Another fun fact I learned on this day is that there is a part on some types of pressure canners that is called a petcock. I suppose I should have warned the instructors that if words like petcock are used more than once in a lesson, I will break into uncontrollable giggling. Because I’m twelve.
For our canning adventure, we were fortunate that the tuna, which had been bought in September and frozen, was already cleaned and filleted. We just had to slice it into chunks, place a little olive oil and salt in the jar, and pack it in tight. Joyce Huston, one of our well-qualified instructors, explained that she always puts a small piece of the tuna’s belly into each jar because the taste is so delicious, and the belly is the highest source of Omega 3 fatty acid.

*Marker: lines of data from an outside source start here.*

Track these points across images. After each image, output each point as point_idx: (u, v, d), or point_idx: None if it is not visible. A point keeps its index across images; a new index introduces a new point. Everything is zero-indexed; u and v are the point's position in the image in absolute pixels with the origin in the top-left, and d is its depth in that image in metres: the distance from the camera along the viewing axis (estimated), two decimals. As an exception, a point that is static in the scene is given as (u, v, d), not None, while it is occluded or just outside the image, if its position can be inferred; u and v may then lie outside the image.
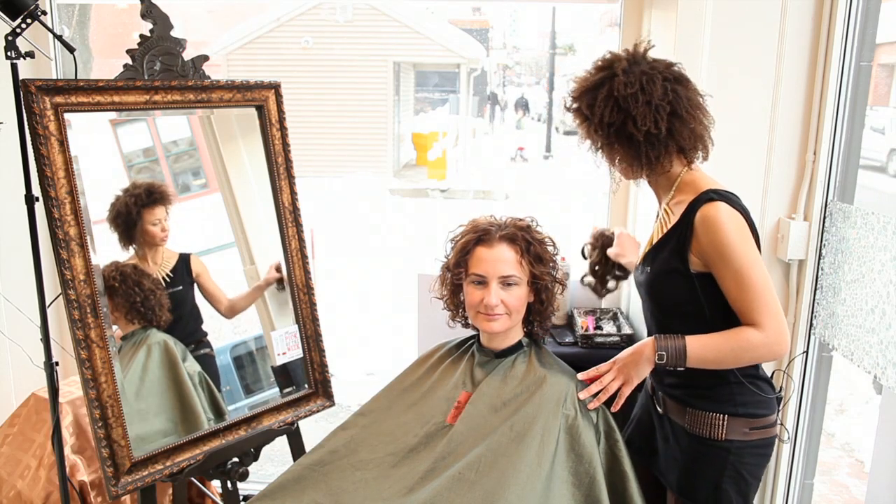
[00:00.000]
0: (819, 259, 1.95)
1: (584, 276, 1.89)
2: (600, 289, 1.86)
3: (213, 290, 1.95)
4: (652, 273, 1.46)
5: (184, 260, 1.89)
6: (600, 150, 1.44)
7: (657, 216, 1.54)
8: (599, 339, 2.07)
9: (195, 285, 1.92)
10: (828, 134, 1.90)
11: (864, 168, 1.97)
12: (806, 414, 2.05)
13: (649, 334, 1.52)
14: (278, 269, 2.01)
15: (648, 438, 1.59)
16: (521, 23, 21.90)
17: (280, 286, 2.01)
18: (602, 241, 1.84)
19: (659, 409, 1.54)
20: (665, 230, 1.45)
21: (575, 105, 1.43)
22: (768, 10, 1.90)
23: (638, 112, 1.34)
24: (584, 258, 1.89)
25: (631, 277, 1.75)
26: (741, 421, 1.42)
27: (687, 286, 1.40)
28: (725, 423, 1.41)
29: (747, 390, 1.43)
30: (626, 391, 1.46)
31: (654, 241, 1.48)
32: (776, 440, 1.48)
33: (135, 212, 1.78)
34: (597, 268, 1.85)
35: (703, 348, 1.37)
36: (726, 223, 1.33)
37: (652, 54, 1.42)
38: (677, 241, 1.40)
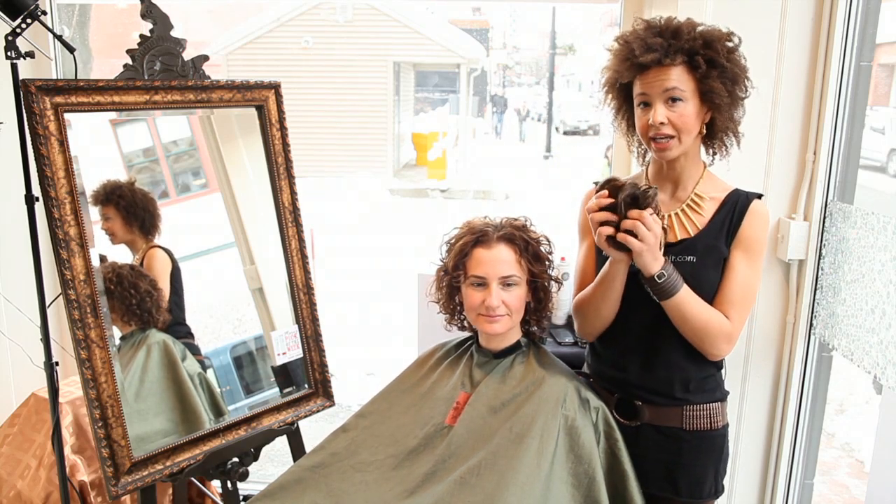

Once the lids were on the jars, we placed them in the canner with a few inches of water, put the lid on and turned up the heat. We waited as steam poured from the vent for 10 minutes to make sure all of the air was out, then we placed a cover over the vent and watched the dial on the canner until it reached a steady 10 pounds of pressure. We processed the jars of tuna at 10 pounds of pressure for 110 minutes then let the canner gradually cool and depressurize.
After the cooling process, we removed the lids, and clouds of tuna-scented steam floated through the room as we placed the jars on towels to finish cooling overnight. Not nearly as complicated or as scary as I had thought, I left the class eager to preserve more food under pressure.